Gabriela destaca, porém, ser evidente a necessidade corrigir a regressividade para não penalizar os mais pobres.
“Mudar o padrão para uma tributação pela renda e não pelo consumo não vai reduzir o valor dos cofres públicos. Pelo contrário, a ideia é ter, inclusive, o maior benefício social”, sublinha, ponderando a importância de ações coordenadas para evitar a fuga de capitais.
Consciência e educação fiscal também são parte desse processo
Ao longo dessa reportagem, o Diário do Nordeste apontou os problemas do sistema atual e alguns caminhos para reparar as injustiças tributárias contra as mulheres brasileiras. Mas a sociedade também tem um papel importante nesse processo.
Debater sobre essa estrutura e buscar formas de mudá-la exige consciência fiscal para compreender que pagamento de impostos segue inegociável diante da sua função social, conforme especialistas.
O questionamento levantado até aqui não foi sobre deixar de pagá-los, mas como distribuir essa carga tributária de maneira justa, considerando a complexa realidade do Brasil.
Afinal, é a arrecadação desses tributos que garantirá caixa para investimentos em áreas prioritárias, como saúde, educação e a luta pela igualdade racial e de gênero. Para isso, cidadãs e cidadãos também devem acompanhar e fiscalizar a aplicação dos valores arrecadados.

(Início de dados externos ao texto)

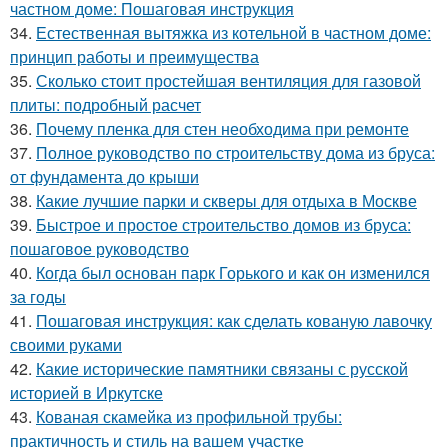
частном доме: Пошаговая инструкция
34.
Естественная вытяжка из котельной в частном доме:
принцип работы и преимущества
35.
Сколько стоит простейшая вентиляция для газовой
плиты: подробный расчет
36.
Почему пленка для стен необходима при ремонте
37.
Полное руководство по строительству дома из бруса:
от фундамента до крыши
38.
Какие лучшие парки и скверы для отдыха в Москве
39.
Быстрое и простое строительство домов из бруса:
пошаговое руководство
40.
Когда был основан парк Горького и как он изменился
за годы
41.
Пошаговая инструкция: как сделать кованую лавочку
своими руками
42.
Какие исторические памятники связаны с русской
историей в Иркутске
43.
Кованая скамейка из профильной трубы:
практичность и стиль на вашем участке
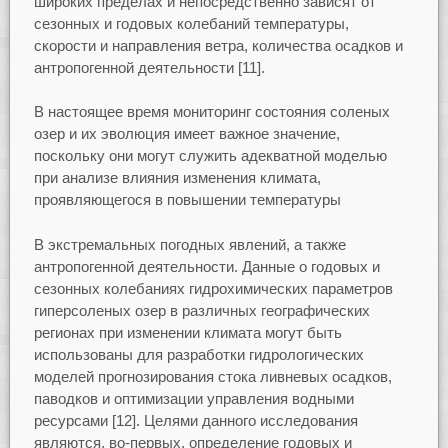
широких пределах и непосредственно зависят от
сезонных и годовых колебаний температуры,
скорости и направления ветра, количества осадков и
антропогенной деятельности [11].
В настоящее время мониторинг состояния соленых
озер и их эволюция имеет важное значение,
поскольку они могут служить адекватной моделью
при анализе влияния изменения климата,
проявляющегося в повышении температуры
В экстремальных погодных явлений, а также
антропогенной деятельности. Данные о годовых и
сезонных колебаниях гидрохимических параметров
гиперсоленых озер в различных географических
регионах при изменении климата могут быть
использованы для разработки гидрологических
моделей прогнозирования стока ливневых осадков,
паводков и оптимизации управления водными
ресурсами [12]. Целями данного исследования
являются, во-первых, определение годовых и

Veja o resumo das medidas consideradas fundamentais para mudar essa realidade
Isenção de tributos federais (PIS/COFINS e IPI)
- Absorventes íntimos e assemelhados;
- Fraldas, infantis e geriátricas;
- Anticoncepcionais e medicação hormonal utilizada no tratamento de menopausa ou redesignação sexual.

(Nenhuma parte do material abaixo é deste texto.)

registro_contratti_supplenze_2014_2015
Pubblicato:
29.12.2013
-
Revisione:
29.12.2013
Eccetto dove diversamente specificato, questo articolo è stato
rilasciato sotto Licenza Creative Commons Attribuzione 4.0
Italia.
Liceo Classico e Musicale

Políticas tributárias voltadas a trabalhadores e trabalhadoras domésticas
Retorno da dedução do Imposto sobre a Renda da Pessoa Física dos valores referentes à contribuição previdenciária paga aos trabalhadores e trabalhadoras domésticas, como forma de estimular a formalização desses postos de trabalho, ao lado da criação de um benefício direto à categoria.

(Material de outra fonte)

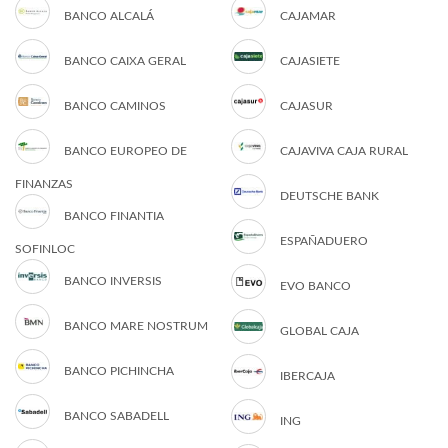
BANCO ALCALÁ
CAJAMAR
BANCO CAIXA GERAL
CAJASIETE
BANCO CAMINOS
CAJASUR
BANCO EUROPEO DE
CAJAVIVA CAJA RURAL
FINANZAS
DEUTSCHE BANK
BANCO FINANTIA
ESPAÑADUERO
SOFINLOC
BANCO INVERSIS
EVO BANCO
BANCO MARE NOSTRUM
GLOBAL CAJA
BANCO PICHINCHA
IBERCAJA
BANCO SABADELL
ING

Contratação de mulheres chefes de família e cargos de gestão para as mulheres
- Medidas que incentivem a contratação dessas trabalhadoras e sua inserção ou reinserção no mercado de trabalho, assim como a garantia de iguais remunerações entre homens e mulheres;
- Criação de incentivos fiscais no âmbito do imposto de renda da pessoa jurídica para as empresas que tiverem, em seus quadros, pelo menos 30% de mulheres e que mantenham ao menos 40% de mulheres nos últimos três níveis mais altos de cargos da empresa, ou equivalente, como diretoras ou gerentes;
- Contratação de mais de 25% de mulheres negras;
- Contratação de mulheres vítimas de violência;
- Criação de programas nacionais específicos com o objetivo de apoiar o desenvolvimento de projetos de afroempreendedorismo feminino, incluindo linha de crédito diferenciada, com subsídios governamentais, desoneração de carga tributária e o oferecimento de cursos de planejamento e gestão direcionados para o afroempreendedorismo.